LISTED ENTRIES:

::::::::::

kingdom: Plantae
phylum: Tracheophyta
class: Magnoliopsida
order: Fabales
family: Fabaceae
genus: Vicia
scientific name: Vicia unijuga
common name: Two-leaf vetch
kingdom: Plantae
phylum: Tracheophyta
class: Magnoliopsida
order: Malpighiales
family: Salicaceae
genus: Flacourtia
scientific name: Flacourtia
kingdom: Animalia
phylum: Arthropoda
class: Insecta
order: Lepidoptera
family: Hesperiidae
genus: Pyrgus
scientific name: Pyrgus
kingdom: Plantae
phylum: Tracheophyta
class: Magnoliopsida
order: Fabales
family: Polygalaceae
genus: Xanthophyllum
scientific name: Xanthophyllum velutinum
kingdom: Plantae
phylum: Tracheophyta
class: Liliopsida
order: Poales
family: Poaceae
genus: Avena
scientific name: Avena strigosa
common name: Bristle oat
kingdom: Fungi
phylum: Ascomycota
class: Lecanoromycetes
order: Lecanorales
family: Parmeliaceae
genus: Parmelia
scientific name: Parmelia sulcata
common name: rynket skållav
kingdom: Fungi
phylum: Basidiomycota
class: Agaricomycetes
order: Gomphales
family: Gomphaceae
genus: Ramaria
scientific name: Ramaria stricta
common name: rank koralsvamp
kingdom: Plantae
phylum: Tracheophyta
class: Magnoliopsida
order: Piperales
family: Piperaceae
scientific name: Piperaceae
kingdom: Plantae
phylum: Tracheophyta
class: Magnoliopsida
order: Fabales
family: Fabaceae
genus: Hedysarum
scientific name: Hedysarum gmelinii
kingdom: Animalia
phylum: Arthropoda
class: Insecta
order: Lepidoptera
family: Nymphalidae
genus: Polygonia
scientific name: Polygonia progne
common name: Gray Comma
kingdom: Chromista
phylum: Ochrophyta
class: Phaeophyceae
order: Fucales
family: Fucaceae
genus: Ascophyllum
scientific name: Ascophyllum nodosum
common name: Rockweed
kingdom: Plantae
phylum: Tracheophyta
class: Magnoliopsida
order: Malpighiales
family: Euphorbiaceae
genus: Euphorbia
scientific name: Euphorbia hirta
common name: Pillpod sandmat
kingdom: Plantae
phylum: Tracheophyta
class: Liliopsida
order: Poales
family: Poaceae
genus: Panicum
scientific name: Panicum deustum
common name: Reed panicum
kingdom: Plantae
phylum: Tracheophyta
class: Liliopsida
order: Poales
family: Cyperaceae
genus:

::::::::::

BRIEF: Show every line of the material above that contains the string "common", treating uppercase and lowercase letters as different.

FULL RESPONSE:
common name: Two-leaf vetch
common name: Bristle oat
common name: rynket skållav
common name: rank koralsvamp
common name: Gray Comma
common name: Rockweed
common name: Pillpod sandmat
common name: Reed panicum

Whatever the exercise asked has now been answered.